------ DOCUMENT TEXT
It was the word I heard him say more than any other single word in over four decades of deep friendship. He said it the same way every time, but, inexplicably, it fit every possible situation.
I told him a sadness; he said, “Well …,” and I felt comforted.
I told him a gladness; he said, “Well …,” and I felt lifted.
I told him a brag; he said, “Well …,” and I felt proud.
I told him Baptist gossip, and he said, “Well …,” and I felt unashamed.
I told him about a friend’s folly, and he said, “Well …,” and I felt bonded.
I told him a soul secret, and he said, “Well …,” and I felt OK.
Words have meanings, but even more, as Frank Stagg taught me, they have usages. Hardy Clemons multiplied tenfold the use of the word, “Well.” When he said, “Well …” he never flinched. Everything in his body language, said, “It’s fine, you are safe here, go on.”
I first heard of Hardy when I was a graduate student trying to land a Ph.D. dissertation topic in the mid ’60s. I knew my preferred subject. In fact, I was passionate about it. I desperately wanted to write a paper on “The Theology of Harry Emerson Fosdick.”
Fosdick, so pilloried by fundamentalists and accused of destroying faith, had expanded and deepened my grip on faith while I was a seminary student. So I wrote Fosdick my thanks. He promptly wrote back, a handwritten letter that looked exactly like the script on the cover of his book Dear Mr. Brown. Kay framed that letter for me. I pompously hung it on my study wall. One of my few theological treasures, I lost it in a fire at Carson-Newman College in 1975.
------------
▶ ACTION ITEM A:
In the remembrance of Hardy Clemons, what dissertation topic did the writer want to pursue in the mid '60s?
▶ ACTION ITEM B:
In the remembrance of Hardy Clemons, which feelings does the writer say came after hearing Hardy say "Well …"? List every one.
The data after this remembrance of Hardy Clemons has nothing to do with what is asked here.
------ COLLECTED MATERIAL
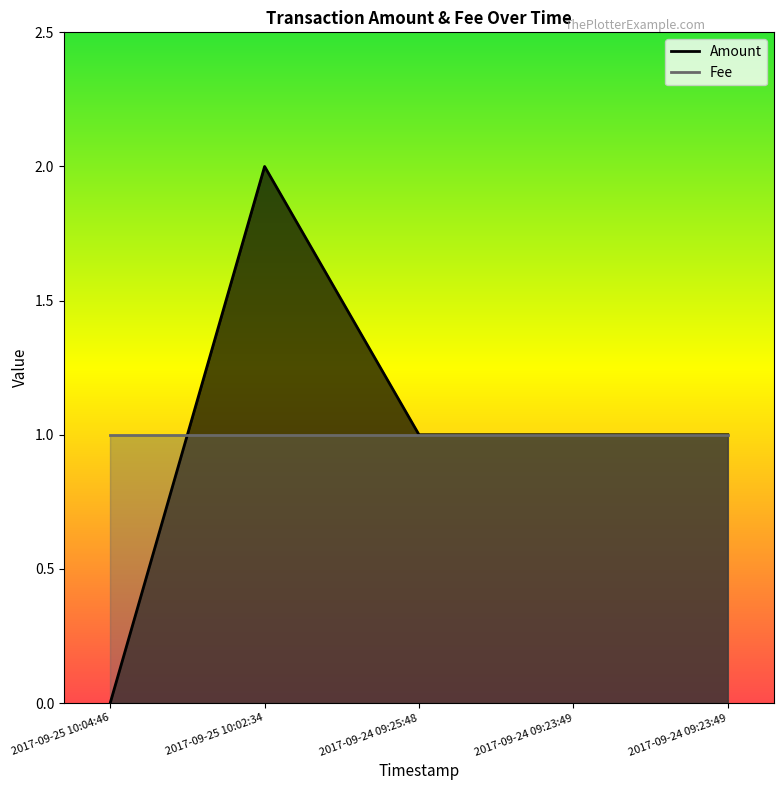

Which label corresponds to the largest value in the chart?

2017-09-25 10:02:34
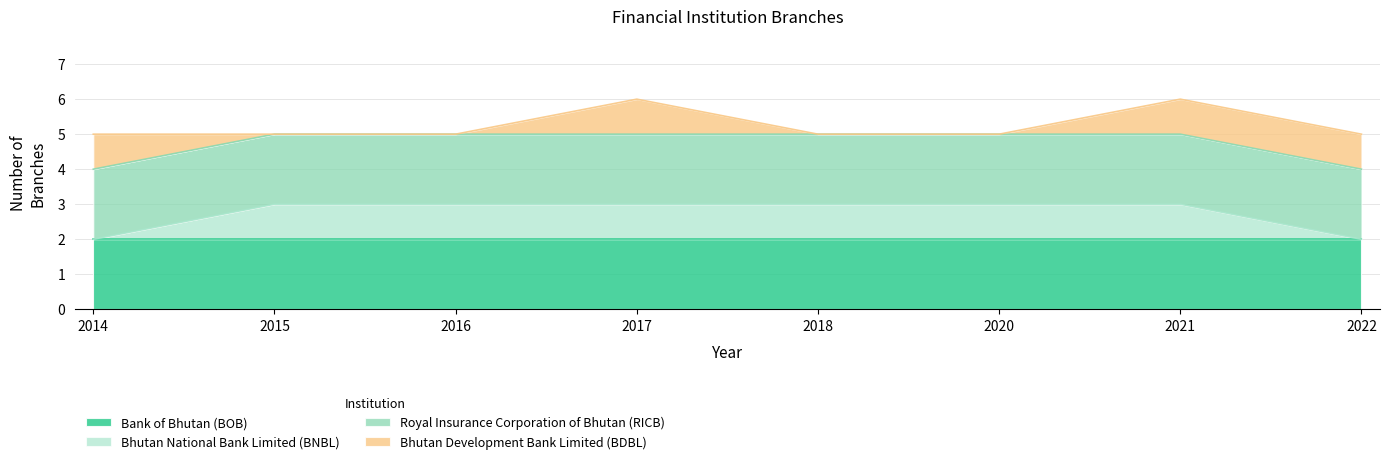

How many categories are shown in the chart?

8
------------
▶ EXPECTED ANSWER A:
"The Theology of Harry Emerson Fosdick."

▶ EXPECTED ANSWER B:
Comforted, lifted, proud, unashamed, bonded, OK